No fue así. Por mucho que sorprenda a los inventores de la nueva memoria histórica, que transforma el pasado, el antifranquismo fue minoritario. Ni siquiera donde el activismo fue mayor (el País Vasco, por ejemplo) llegó a forjar multitudinarios posicionamientos de masas, por más que después muchos se apuntasen a tal invención del pasado.

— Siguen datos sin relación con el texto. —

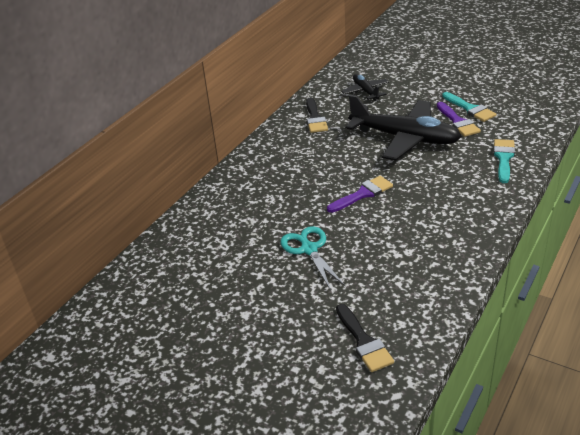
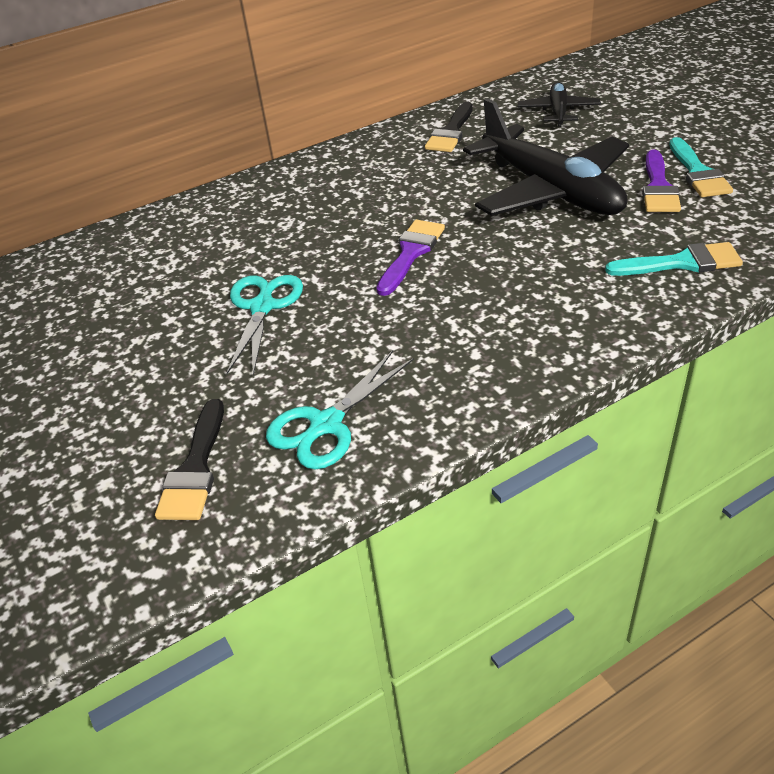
camera: 30 degrees right, 5 degrees up
purple brush [327,176,393,213] -> purple brush turned 60 degrees counterclockwise [376,220,445,296]
turquoise brush [493,139,515,183] -> turquoise brush turned 45 degrees clockwise [605,242,743,276]
none -> turquoise scissors [266,350,414,470]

Lo anterior no quiere decir que dominasen la opinión franquista y los apoyos al régimen. El antifranquismo fue marginal, pero también lo fue (en los años 60 al menos) el franquismo ideológico. El régimen dictatorial procuró (y consiguió) la desmovilización política. Esta desideologización supuso también la pérdida de legitimidad de los organismos franquistas, incapaces de renovarse y sentidos como fósiles atrabiliarios por la mayoría de la población, ocupados por individuos raros a los que se atribuía un perfil antediluviano. Falange, Movimiento, Sección Femenina, organizaciones estudiantiles, sindicato vertical… no eran lugares a los que corriesen masas deseosas de sostener al régimen. Este se mantuvo, pero lo hizo sobre la desmovilización y el temor social a otro enfrentamiento; y buscó legitimarse por el desarrollo económico.

Otras características que erróneamente se atribuye al franquismo son la omnipresencia cotidiana e inmutable de las directrices dictatoriales, la presencia a destajo de las locuras represivas del primer franquismo, la existencia de una red social de chivatos que hacían diariamente la pascua a la ciudadanía, la persistencia de una moralidad estricta de las costumbres sin cambios siquiera en los años 60 y un largo etcétera.

Los intentos de cambiar el pasado no son inocentes. Sobre todo, buscan cambiar el presente, en este caso proyectando la ficción de que subsiste una división entre franquistas y antifranquistas.